Getting Reddit comments using PRAW
In this section, you'll learn to use praw
for extracting comments from a given Reddit thread. You'll also see how to fetch only the top level comments.
From pypi: praw:
PRAW, an acronym for "Python Reddit API Wrapper", is a Python package that allows for simple access to Reddit's API. PRAW aims to be easy to use and internally follows all of Reddit's API rules. With PRAW there's no need to introduce sleep calls in your code. Give your client an appropriate user agent and you're set.
From wikipedia: API:
In computing, an application programming interface (API) is an interface that defines interactions between multiple software applications or mixed hardware-software intermediaries. It defines the kinds of calls or requests that can be made, how to make them, the data formats that should be used, the conventions to follow, etc. It can also provide extension mechanisms so that users can extend existing functionality in various ways and to varying degrees. An API can be entirely custom, specific to a component, or designed based on an industry-standard to ensure interoperability. Through information hiding, APIs enable modular programming, allowing users to use the interface independently of the implementation.
Installation
You can install praw using the following commands:
# virtual environment
$ pip install praw
# normal environment
# use py instead of python3.9 for Windows
$ python3.9 -m pip install --user praw
I'd highly recommend using virtual environments to manage projects that use third party modules. See Installing modules and Virtual environments chapter from my Python introduction ebook if you are not familiar with installing modules.
Reddit app
First login to your Reddit account. Next, visit https://www.reddit.com/prefs/apps/ and click the are you a developer? create an app... button.

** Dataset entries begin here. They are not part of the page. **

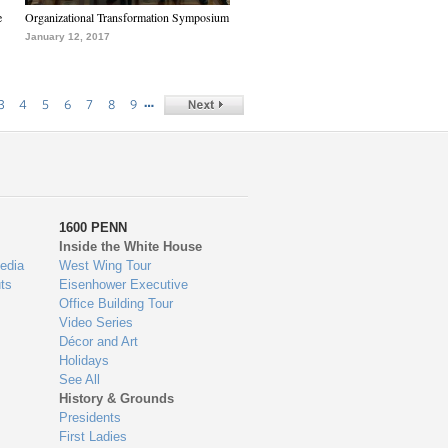
e
Organizational Transformation Symposium
January 12, 2017
…
3
4
5
6
7
8
9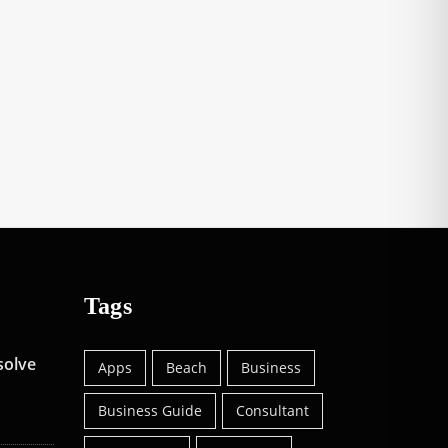
Tags
solve
Apps
Beach
Business
Business Guide
Consultant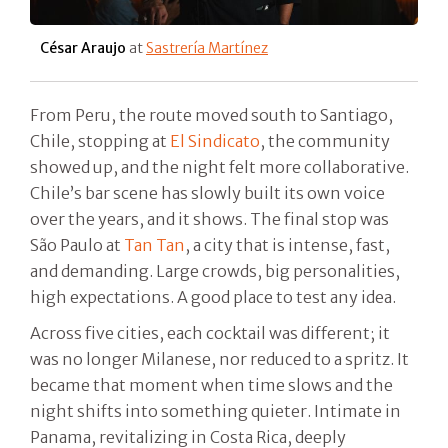
César Araujo
at
Sastrería Martínez
From Peru, the route moved south to Santiago,
Chile, stopping at
El Sindicato
, the community
showed up, and the night felt more collaborative.
Chile’s bar scene has slowly built its own voice
over the years, and it shows. The final stop was
São Paulo at
Tan Tan
, a city that is intense, fast,
and demanding. Large crowds, big personalities,
high expectations. A good place to test any idea.
Across five cities, each cocktail was different; it
was no longer Milanese, nor reduced to a spritz. It
became that moment when time slows and the
night shifts into something quieter. Intimate in
Panama, revitalizing in Costa Rica, deeply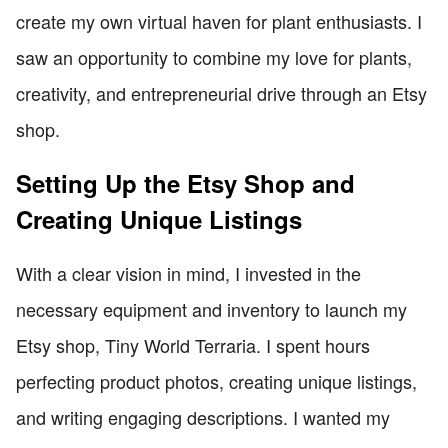
create my own virtual haven for plant enthusiasts. I
saw an opportunity to combine my love for plants,
creativity, and entrepreneurial drive through an Etsy
shop.
Setting Up the Etsy Shop and
Creating Unique Listings
With a clear vision in mind, I invested in the
necessary equipment and inventory to launch my
Etsy shop, Tiny World Terraria. I spent hours
perfecting product photos, creating unique listings,
and writing engaging descriptions. I wanted my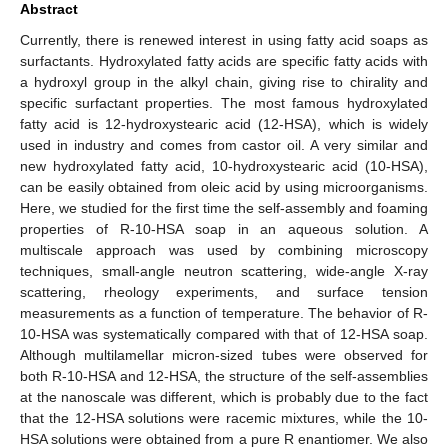
Abstract
Currently, there is renewed interest in using fatty acid soaps as
surfactants. Hydroxylated fatty acids are specific fatty acids with
a hydroxyl group in the alkyl chain, giving rise to chirality and
specific surfactant properties. The most famous hydroxylated
fatty acid is 12-hydroxystearic acid (12-HSA), which is widely
used in industry and comes from castor oil. A very similar and
new hydroxylated fatty acid, 10-hydroxystearic acid (10-HSA),
can be easily obtained from oleic acid by using microorganisms.
Here, we studied for the first time the self-assembly and foaming
properties of R-10-HSA soap in an aqueous solution. A
multiscale approach was used by combining microscopy
techniques, small-angle neutron scattering, wide-angle X-ray
scattering, rheology experiments, and surface tension
measurements as a function of temperature. The behavior of R-
10-HSA was systematically compared with that of 12-HSA soap.
Although multilamellar micron-sized tubes were observed for
both R-10-HSA and 12-HSA, the structure of the self-assemblies
at the nanoscale was different, which is probably due to the fact
that the 12-HSA solutions were racemic mixtures, while the 10-
HSA solutions were obtained from a pure R enantiomer. We also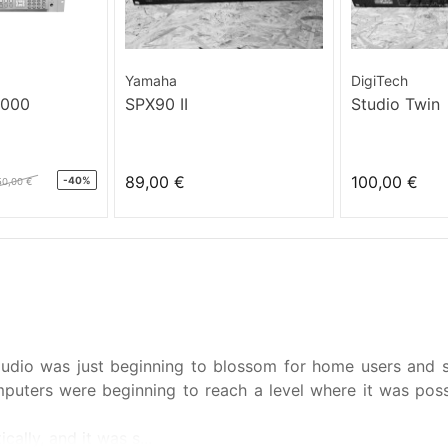
Yamaha
DigiTech
3000
SPX90 II
Studio Twin
89,00 €
100,00 €
-40%
50,00 €
 audio was just beginning to blossom for home users and
puters were beginning to reach a level where it was poss
ally, and it was s...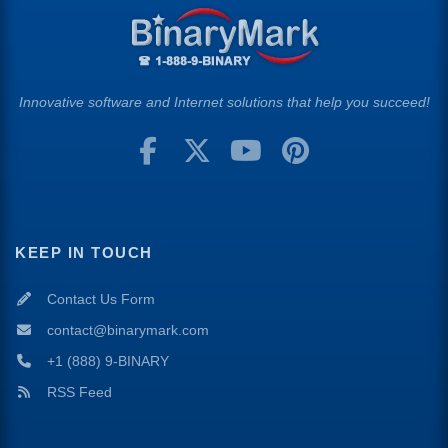
Innovative software and Internet solutions that help you succeed!
KEEP IN TOUCH
Contact Us Form
contact@binarymark.com
+1 (888) 9-BINARY
RSS Feed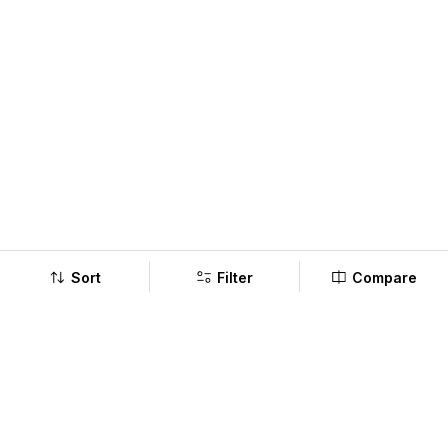
Sort
Filter
Compare
Company
Policy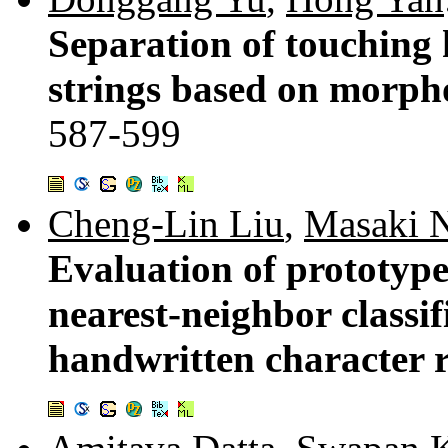
Separation of touching
strings based on morpho
587-599
Cheng-Lin Liu
,
Masaki 
Evaluation of prototype
nearest-neighbor classif
handwritten character 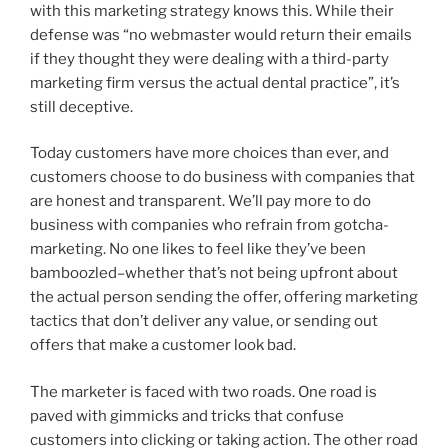
with this marketing strategy knows this. While their
defense was “no webmaster would return their emails
if they thought they were dealing with a third-party
marketing firm versus the actual dental practice”, it’s
still deceptive.
Today customers have more choices than ever, and
customers choose to do business with companies that
are honest and transparent. We’ll pay more to do
business with companies who refrain from gotcha-
marketing. No one likes to feel like they’ve been
bamboozled–whether that’s not being upfront about
the actual person sending the offer, offering marketing
tactics that don’t deliver any value, or sending out
offers that make a customer look bad.
The marketer is faced with two roads. One road is
paved with gimmicks and tricks that confuse
customers into clicking or taking action. The other road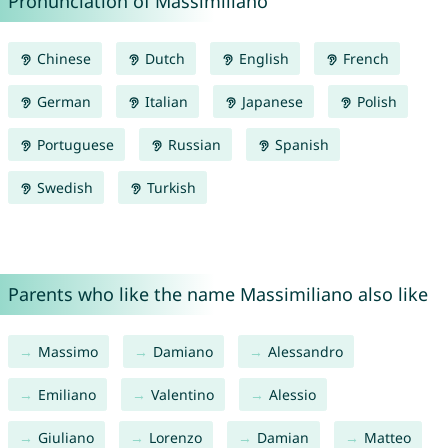
Pronunciation of Massimiliano
Chinese
Dutch
English
French
German
Italian
Japanese
Polish
Portuguese
Russian
Spanish
Swedish
Turkish
Parents who like the name Massimiliano also like
Massimo
Damiano
Alessandro
Emiliano
Valentino
Alessio
Giuliano
Lorenzo
Damian
Matteo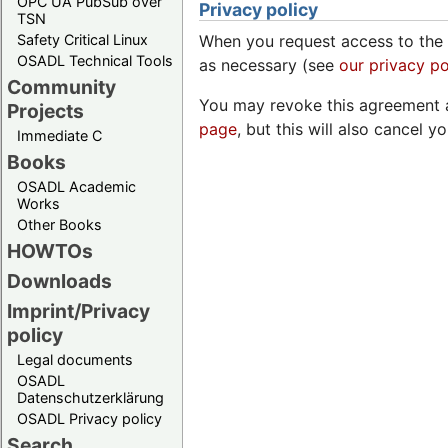
OPC UA PubSub over
Privacy policy
TSN
Safety Critical Linux
When you request access to the 
OSADL Technical Tools
as necessary (see
our privacy po
Community
You may revoke this agreement a
Projects
page
, but this will also cancel y
Immediate C
Books
OSADL Academic
Works
Other Books
HOWTOs
Downloads
Imprint/Privacy
policy
Legal documents
OSADL
Datenschutzerklärung
OSADL Privacy policy
Search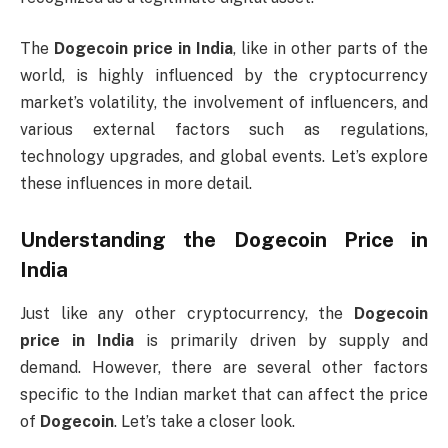
The
Dogecoin price in India
, like in other parts of the
world, is highly influenced by the cryptocurrency
market’s volatility, the involvement of influencers, and
various external factors such as regulations,
technology upgrades, and global events. Let’s explore
these influences in more detail.
Understanding the
Dogecoin Price in
India
Just like any other cryptocurrency, the
Dogecoin
price in India
is primarily driven by supply and
demand. However, there are several other factors
specific to the Indian market that can affect the price
of
Dogecoin
. Let’s take a closer look.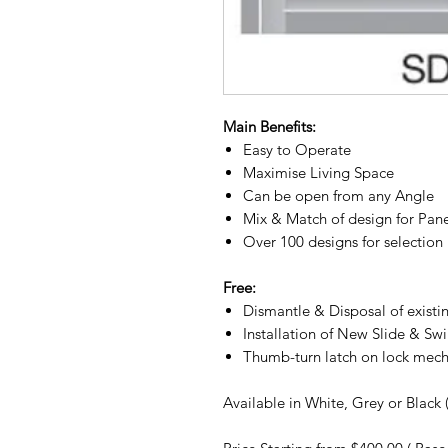
Main Benefits:
Easy to Operate
Maximise Living Space
Can be open from any Angle
Mix & Match of design for Pan
Over 100 designs for selection
Free:
Dismantle & Disposal of existi
Installation of New Slide & Sw
Thumb-turn latch on lock mec
Available in White, Grey or Black 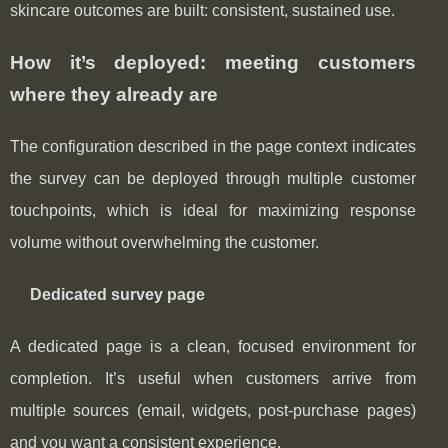
skincare outcomes are built: consistent, sustained use.
How it’s deployed: meeting customers
where they already are
The configuration described in the page context indicates
the survey can be deployed through multiple customer
touchpoints, which is ideal for maximizing response
volume without overwhelming the customer.
Dedicated survey page
A dedicated page is a clean, focused environment for
completion. It’s useful when customers arrive from
multiple sources (email, widgets, post-purchase pages)
and you want a consistent experience.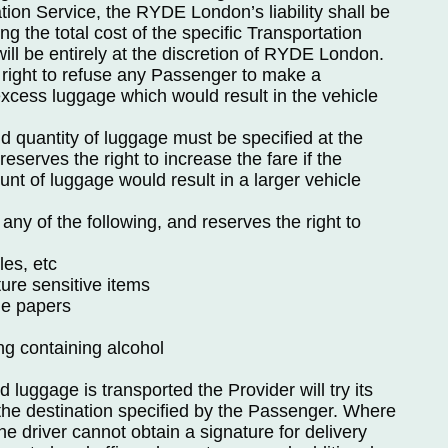
ion Service, the RYDE London’s liability shall be
ng the total cost of the specific Transportation
ll be entirely at the discretion of RYDE London.
 right to refuse any Passenger to make a
excess luggage which would result in the vehicle
 quantity of luggage must be specified at the
eserves the right to increase the fare if the
t of luggage would result in a larger vehicle
 any of the following, and reserves the right to
les, etc
ure sensitive items
le papers
ng containing alcohol
uggage is transported the Provider will try its
 the destination specified by the Passenger. Where
the driver cannot obtain a signature for delivery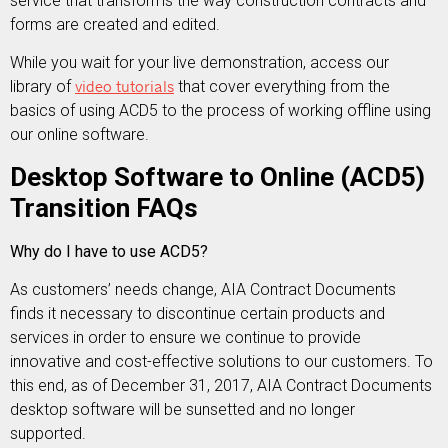
service that transforms the way construction contracts and
forms are created and edited.
While you wait for your live demonstration, access our
library of
video tutorials
that cover everything from the
basics of using ACD5 to the process of working offline using
our online software.
Desktop Software to Online (ACD5)
Transition FAQs
Why do I have to use ACD5?
As customers’ needs change, AIA Contract Documents
finds it necessary to discontinue certain products and
services in order to ensure we continue to provide
innovative and cost-effective solutions to our customers. To
this end, as of December 31, 2017, AIA Contract Documents
desktop software will be sunsetted and no longer
supported.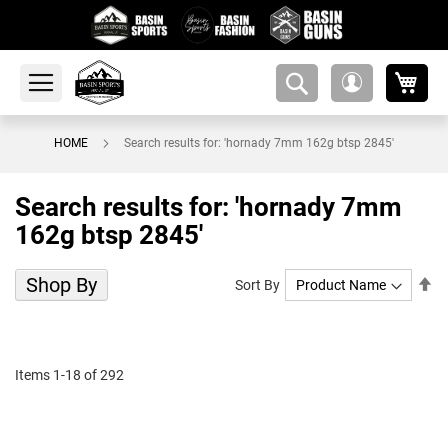
My 
amsearch-
My
button
Account
HOME
Search results for: 'hornady 7mm 162g btsp 2845'
Search results for: 'hornady 7mm
162g btsp 2845'
Shop By
Se
Sort By
De
Di
Items
1
-
18
of
292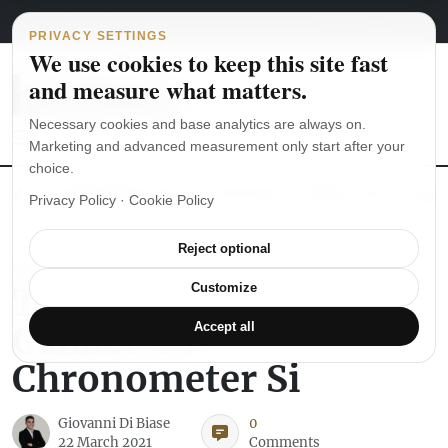
Main Navigation
Skip to content
August 6, 2026
english
italiano
PRIVACY SETTINGS
We use cookies to keep this site fast
and measure what matters.
Necessary cookies and base analytics are always on.
Marketing and advanced measurement only start after your
choice.
The Seiko SKX007 diver’s watch hands-on
Watch straps: which
Privacy Policy
·
Cookie Policy
Reject optional
WATCH REVIEWS
The Mido Baroncelli
Customize
Caliber 80
Accept all
Chronometer Si
Giovanni Di Biase
0
22 March 2021
Comments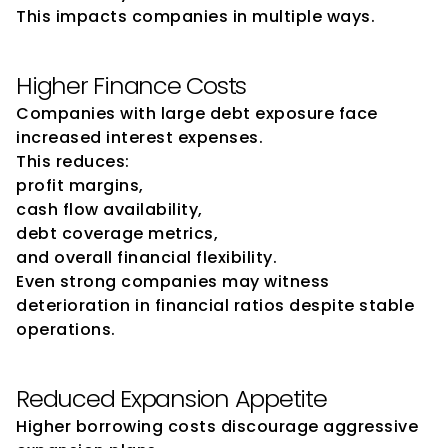
This impacts companies in multiple ways.
Higher Finance Costs
Companies with large debt exposure face 
increased interest expenses.
This reduces:
profit margins,
cash flow availability,
debt coverage metrics,
and overall financial flexibility.
Even strong companies may witness 
deterioration in financial ratios despite stable 
operations.
Reduced Expansion Appetite
Higher borrowing costs discourage aggressive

For this project, using the script option is enough. Two of the fields are mandatory:
- name
- redirect uri
The redirect uri isn't needed for this particular project though. As mentioned in Reddit's OAuth2 Quick Start Example guide, http://www.example.com/unused/redirect/uri
can be used instead.
After filling the details, you'll get a screen with details about the app, which you can update if needed. If applicable, you'll also get an email from Reddit.
Extracting comments
This section will give you an example of extracting comments from a particular discussion thread on Reddit. The code used is based on the Comment Extraction and Parsing tutorial from the documentation, which also informs that:
If you are only analyzing public comments, entering a username and password is optional.
The sample discussion thread used here is from the /r/booksuggestions subreddit. You can use this URL in the code or just the nsm98m
id.
From the app you created in the previous section, you need to copy client_id
and client_secret
details. You'll find the id at the top of the app details (usually 14 characters) and the secret field is clearly marked. With those details collected, here's how you can get all the comments:
>>> import praw
>>> reddit = praw.Reddit(
... user_agent="Get Comments by /u/name", #change 'name' to your username
... client_id="XXX", #change 'XXX' to your id
... client_secret="XXX", #change 'XXX' to your secret
... )
# use url keyword argument if you want to pass a link instead of id
>>> submission = reddit.submission(id='nsm98m')
>>> submission.comments.replace_more(limit=None)
[]
# only first comment output is shown here
>>> for comment in submission.comments.list():
... print(comment.body + '\n')
...
The Murder of Roger Ackroyd by Agatha Christie still has the
best twist I’ve ever read.
Use submission.comments
instead of submission.comments.list()
in the above for
loop to fetch only the top level comments.
API secrets
As mentioned in Reddit's OAuth2 Quick Start Example guide:
You should NEVER post your client secret (or your reddit password) in public. If you create a bot, you should take steps to ensure that the bot's password and the app's client secret are secured against digital theft.
To avoid accidentally revealing API secrets online (publishing your code on GitHub for example), one way is to store them in a secrets file locally. Such a secrets filename should be part of the .gitignore
file so that it won't get committed to the GitHub repo.